A: Yes. Employers have an obligation to ensure the health and safety of their employees as well as a duty of care. Thus, an organisation must keep their staff informed about COVID-19 cases that may have occurred within the organisation, especially those employees that are particularly threatened with infection (e.g., they work at the same company site or in the same team).

It is important to note, however, that organisations shouldn’t provide more information than necessary – for example, details such as the name of the individual(s) need not be shared.

Q: Can an employer enter additional data (e.g., home phone number, private mobile phone number or email address) into its HR system so as to be able to contact employees who are in quarantine? 

A: Yes. As more companies limit the number of staff on premises, it is possible to record individuals’ private mobile numbers, particularly if they have not been issued with a work mobile and there is no other way to contact them should an organisation need to. It may also be possible that private mobile numbers would need to be disclosed to public health authorities for contact-tracing. That said, it is still an employee’s choice whether they want to give their private mobile phone number to their employer, particularly if the reason for collection of this data relates to the possibility of permanent availability.

Q: Can a business screen visitors for coronavirus or coronavirus-like symptoms? 

A: Yes, but a visitor need only do so on a voluntary basis, and if a visitor refuses to answer screening questions, a business can deny access to their premises.

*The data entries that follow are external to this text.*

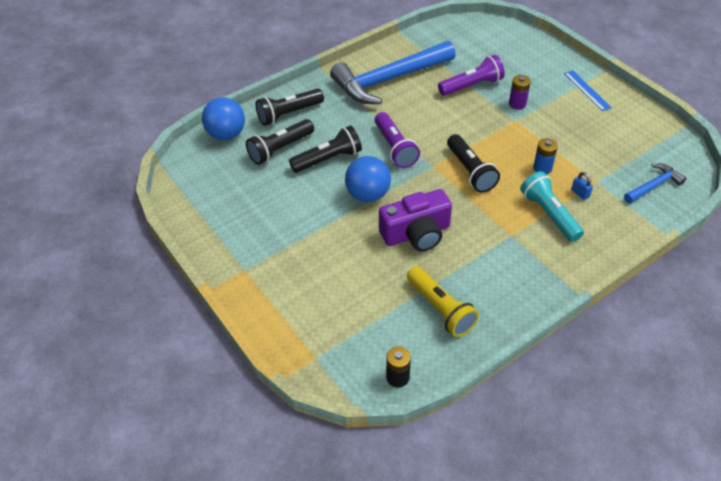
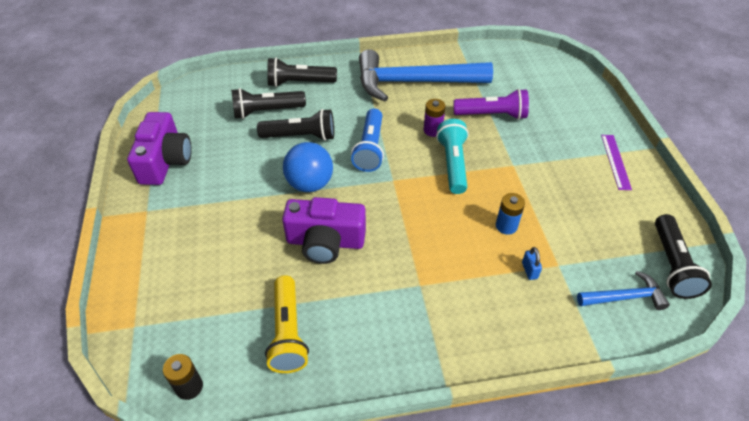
camera: 25 degrees right, 0 degrees up
(224, 224) = (165, 161): none -> purple camera
(226, 134) = (233, 82): blue ball -> none
(394, 148) = (370, 148): purple flashlight -> blue flashlight
(470, 171) = (427, 199): black flashlight -> black flashlight (672, 265)
(517, 104) = (527, 149): purple battery -> purple battery (432, 130)
(549, 214) = (478, 279): turquoise flashlight -> turquoise flashlight (453, 164)
(587, 90) = (615, 161): blue ruler -> purple ruler

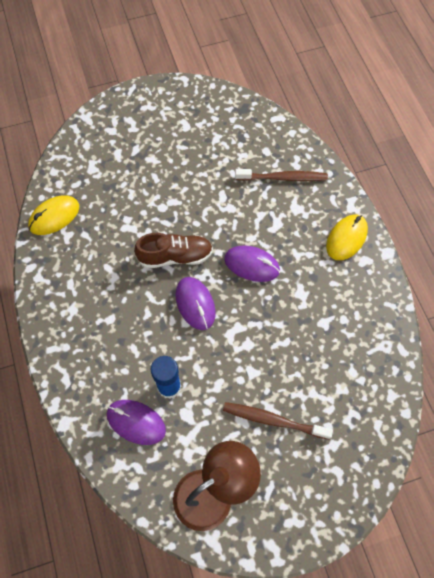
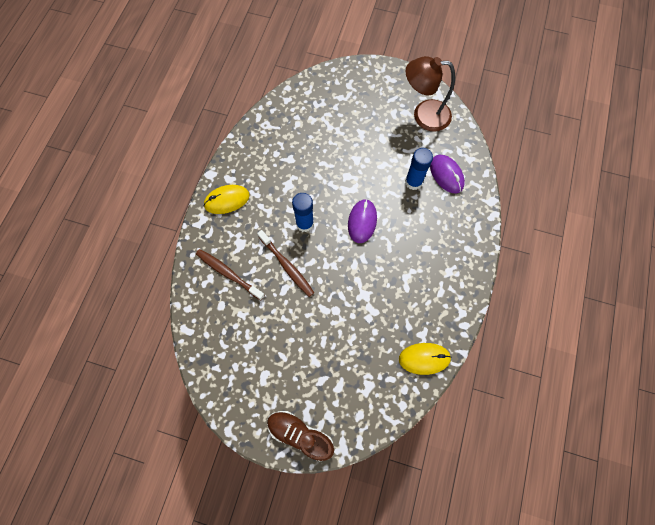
camera: 145 degrees left, 5 degrees up
(175, 256) = (352, 264): brown shoe -> brown shoe (300, 434)
(251, 265) = (304, 223): purple mouse -> blue glue stick
(273, 420) = (364, 128): brown toothbrush -> brown toothbrush (287, 266)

The same goes for any request to take a temperature. A visitor to a premise can refuse to have their temperature taken, and an organisation can then refuse entry. Organisations should not keep a record of the temperatures, but merely use a handheld device to detect whether an individual has an elevated temperature.

Q: Can a company share health information regarding an employee with authorities for public health purposes?

A: Yes. It is unlikely that an organisation would need to share health information relating to specific individuals; however, if necessary, data protection laws allow such a transfer of data.

Q: Given the current situation, will the ICO penalise organisations if their data protection practices do not meet their usual standard or responses to information rights requests take longer?

A: No. The ICO understands that, during the pandemic, resources may have to be diverted from compliance or information governance work to other areas and so will not take regulatory action under these extraordinary circumstances.

Whilst the ICO will not be able to extend statutory timescales, it has said that it will inform people through its communications channels that they may experience understandable delays when making information rights requests during the pandemic.

Q: Can health care organisations contact individuals in relation to COVID-19 without having prior consent?

A: Yes. Data protection and electronic communication laws do not stop the government, the NHS or any other health professionals from sending public health messages to people, either by phone, text or email, as these messages are not direct marketing. In fact, public bodies may require additional collection and sharing of personal data to protect against serious threats to public health.

Q: What does the EU Data Protection Board (EDPB) say about data protection under the current situation?

A: In its statement the EDPB confirmed that data protection rules (such as the GDPR) do not hinder measures taken in the fight against the coronavirus pandemic. Even in these exceptional times, however, the EDPB reiterated that data controllers must ensure the protection of the personal data of data subjects and take appropriate safeguards. 

The EDPB also commented on the processing of electronic communication data (such as mobile location data to carry out contract-tracing) and highlighted that under the ePrivacy Directive (as it is currently implemented by national laws), this can only be done in an anonymous way. However, it added that in certain circumstances, including matters of national and public security, member states are entitled to introduce legislation that would override their existing interpretations of the Directive, as long as they put in place adequate safeguards, such as granting individuals the right to judicial remedy.